Colchicine can be extracted from autumn crocus, also known as meadow saffron. It has anti-inflammatory properties and also has been used for its emetic and cathartic effects. It inhibits cell mitosis. Colchicine is primarily used for gout. This has been evaluated in the form of a mouthwash for treatment of mucositis.
Garavito, A.A., Cardona, A.F., Reveiz, L., Ospina, E., Yepes, A., & Ospina, V. (2008). Colchicine mouth washings to improve oral mucositis in patients with hematological malignancies: A clinical trial. Palliative & Supportive Care, 6, 371–376.
To evaluate the use of colchicine solution in the treatment of mucositis in patients with hematologic malignancies undergoing chemotherapy
Group A (control) used a 9% sodium chloride (NaCl) and water solution. Group B used a colchicine solution of 2 mg dissolved in 500 cc of sterile water starting the first day of symptoms of oral mucositis until the fifth day of the disease (inflammatory phase). Following the fifth day, patients in group B received same as group A. The solution for both groups was prepared fresh every morning. Both groups gargled for two minutes, four times a day while being supervised by a researcher. Twice a day, patients brushed with a soft toothbrush, if possible. During the study, patients were allowed concomitant interventions for oral mucositis (OM), such as systemic antibiotics, antimycotics, antivirials, antiemetics, analgesics, and granulocyte colony-stimulating factor (G-CSF) support. Cryotherapy and other oral mouthwashes were not permitted.

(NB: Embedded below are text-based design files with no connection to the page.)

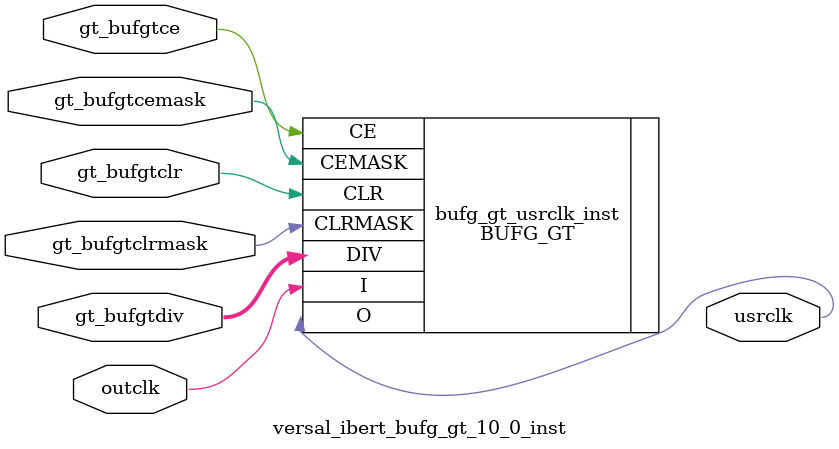
<source format=v>




`timescale 1ns / 1ps



module versal_ibert_bufg_gt_10_0_inst  (
    input outclk,
    input gt_bufgtce,
    input gt_bufgtcemask,
    input gt_bufgtclr,
    input gt_bufgtclrmask,
    input [2:0] gt_bufgtdiv,
    output usrclk
    );
     
      wire sync_ce;
      wire sync_clr;

      //BUFG_GT_SYNC sync_clr_ce (.CESYNC(sync_ce), .CLRSYNC(sync_clr), .CE(gt_bufgtce), .CLK(outclk), .CLR(gt_bufgtclr));
    //assign usrclk = outclk;
      BUFG_GT #(
        .SIM_DEVICE ("VERSAL_PREMIUM")
      ) bufg_gt_usrclk_inst (
        .CE      (gt_bufgtce),
        .CEMASK  (gt_bufgtcemask),
        .CLR     (gt_bufgtclr),
        .CLRMASK (gt_bufgtclrmask),
        .DIV     (gt_bufgtdiv),
        .I       (outclk),
        .O       (usrclk)
      );
endmodule
//------}

</source>
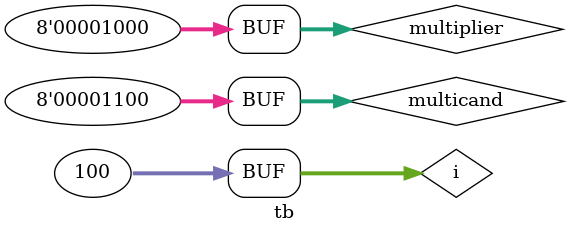
<source format=sv>
`timescale 1ns/1ns
`define DELAY 100

module tb();

 // Beginning of automatic reg inputs (for undeclared instantiated-module inputs)
 reg [8-1:0] multicand; // To mul1 of cla_multiplier.v
 reg [8-1:0] multiplier; // To mul1 of cla_multiplier.v
 // End of automatics

 // Beginning of automatic wires (for undeclared instantiated-module outputs)
 wire [(8+8-1):0]product;// From mul1 of cla_multiplier.v
 // End of automatics

 wallace_mult mul1(
    .out(product[15:0]),
    .x(multicand[7:0]),
    .y(multiplier[7:0])
);


	integer i;
	initial begin
	
		multicand = 8'd0;
		multiplier = 8'd0;
		
		for (i = 0; i < 100; i = i + 1) begin: W1
			#(`DELAY) 
			multicand = multicand + 1; 
			multiplier = multiplier + 1;
			
		end
 
		#(`DELAY) //correct
		multicand = 8'd6;
		multiplier = 8'd5;
	
		#(`DELAY) //correct
		multicand = 8'd12;
		multiplier = 8'd10;
 
		#(`DELAY) //correct
		multicand = 8'd10;
		multiplier = 8'd4;
 
		#(`DELAY) //correct
		multicand = 8'd6;
		multiplier = 8'd10;
 
		#(`DELAY) //correct
		multicand = 8'd12;
		multiplier = 8'd8;
	end
endmodule

</source>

The study was conducted in an inpatient cancer center in Bogota, Columbia.
This study used a single arm, nonrandomized, sequentially enrolled, historical control group.
Colchicine mouthwash may be helpful in reducing the severity and duration of chemotherapy-induced OM.
Further studies are needed to confirm results. This was done in an inpatient setting under direct supervision; these findings may not be applicable in other situations.